### What this task involves
Could you return the whole listing, character for character?

### Available data
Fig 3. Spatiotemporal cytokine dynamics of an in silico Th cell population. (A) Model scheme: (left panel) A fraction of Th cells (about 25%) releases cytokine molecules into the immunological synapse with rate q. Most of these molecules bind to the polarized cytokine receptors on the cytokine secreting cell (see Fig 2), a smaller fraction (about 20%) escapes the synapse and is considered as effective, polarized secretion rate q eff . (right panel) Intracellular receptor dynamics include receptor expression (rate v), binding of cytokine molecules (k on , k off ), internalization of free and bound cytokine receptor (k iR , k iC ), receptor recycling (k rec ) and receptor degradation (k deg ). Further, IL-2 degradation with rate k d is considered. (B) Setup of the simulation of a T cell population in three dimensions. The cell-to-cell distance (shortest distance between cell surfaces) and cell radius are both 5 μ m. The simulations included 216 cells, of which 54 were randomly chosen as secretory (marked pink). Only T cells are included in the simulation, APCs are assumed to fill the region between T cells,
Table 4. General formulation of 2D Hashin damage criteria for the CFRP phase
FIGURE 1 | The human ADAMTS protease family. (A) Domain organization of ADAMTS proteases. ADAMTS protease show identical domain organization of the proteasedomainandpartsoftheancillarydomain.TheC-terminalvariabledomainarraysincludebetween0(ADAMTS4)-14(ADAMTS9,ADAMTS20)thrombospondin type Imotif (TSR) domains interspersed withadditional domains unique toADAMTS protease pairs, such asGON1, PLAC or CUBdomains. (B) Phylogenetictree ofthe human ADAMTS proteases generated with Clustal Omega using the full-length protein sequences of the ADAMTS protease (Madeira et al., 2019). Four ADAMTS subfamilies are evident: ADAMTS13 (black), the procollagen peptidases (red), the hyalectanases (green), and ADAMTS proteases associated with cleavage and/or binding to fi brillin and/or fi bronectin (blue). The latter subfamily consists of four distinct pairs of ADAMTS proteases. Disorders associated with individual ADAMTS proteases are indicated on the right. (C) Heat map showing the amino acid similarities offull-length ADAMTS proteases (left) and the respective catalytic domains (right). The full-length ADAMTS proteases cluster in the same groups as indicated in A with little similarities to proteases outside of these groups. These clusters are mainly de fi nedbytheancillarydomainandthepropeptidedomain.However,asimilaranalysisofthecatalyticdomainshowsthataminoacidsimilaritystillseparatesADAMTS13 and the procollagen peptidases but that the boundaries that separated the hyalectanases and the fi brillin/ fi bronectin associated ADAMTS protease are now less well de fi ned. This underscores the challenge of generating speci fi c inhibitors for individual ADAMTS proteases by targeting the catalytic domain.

### Answer for this exercise
Fig 3. Spatiotemporal cytokine dynamics of an in silico Th cell population. (A) Model scheme: (left panel) A fraction of Th cells (about 25%) releases cytokine molecules into the immunological synapse with rate q. Most of these molecules bind to the polarized cytokine receptors on the cytokine secreting cell (see Fig 2), a smaller fraction (about 20%) escapes the synapse and is considered as effective, polarized secretion rate q eff . (right panel) Intracellular receptor dynamics include receptor expression (rate v), binding of cytokine molecules (k on , k off ), internalization of free and bound cytokine receptor (k iR , k iC ), receptor recycling (k rec ) and receptor degradation (k deg ). Further, IL-2 degradation with rate k d is considered. (B) Setup of the simulation of a T cell population in three dimensions. The cell-to-cell distance (shortest distance between cell surfaces) and cell radius are both 5 μ m. The simulations included 216 cells, of which 54 were randomly chosen as secretory (marked pink). Only T cells are included in the simulation, APCs are assumed to fill the region between T cells,
Table 4. General formulation of 2D Hashin damage criteria for the CFRP phase
FIGURE 1 | The human ADAMTS protease family. (A) Domain organization of ADAMTS proteases. ADAMTS protease show identical domain organization of the proteasedomainandpartsoftheancillarydomain.TheC-terminalvariabledomainarraysincludebetween0(ADAMTS4)-14(ADAMTS9,ADAMTS20)thrombospondin type Imotif (TSR) domains interspersed withadditional domains unique toADAMTS protease pairs, such asGON1, PLAC or CUBdomains. (B) Phylogenetictree ofthe human ADAMTS proteases generated with Clustal Omega using the full-length protein sequences of the ADAMTS protease (Madeira et al., 2019). Four ADAMTS subfamilies are evident: ADAMTS13 (black), the procollagen peptidases (red), the hyalectanases (green), and ADAMTS proteases associated with cleavage and/or binding to fi brillin and/or fi bronectin (blue). The latter subfamily consists of four distinct pairs of ADAMTS proteases. Disorders associated with individual ADAMTS proteases are indicated on the right. (C) Heat map showing the amino acid similarities offull-length ADAMTS proteases (left) and the respective catalytic domains (right). The full-length ADAMTS proteases cluster in the same groups as indicated in A with little similarities to proteases outside of these groups. These clusters are mainly de fi nedbytheancillarydomainandthepropeptidedomain.However,asimilaranalysisofthecatalyticdomainshowsthataminoacidsimilaritystillseparatesADAMTS13 and the procollagen peptidases but that the boundaries that separated the hyalectanases and the fi brillin/ fi bronectin associated ADAMTS protease are now less well de fi ned. This underscores the challenge of generating speci fi c inhibitors for individual ADAMTS proteases by targeting the catalytic domain.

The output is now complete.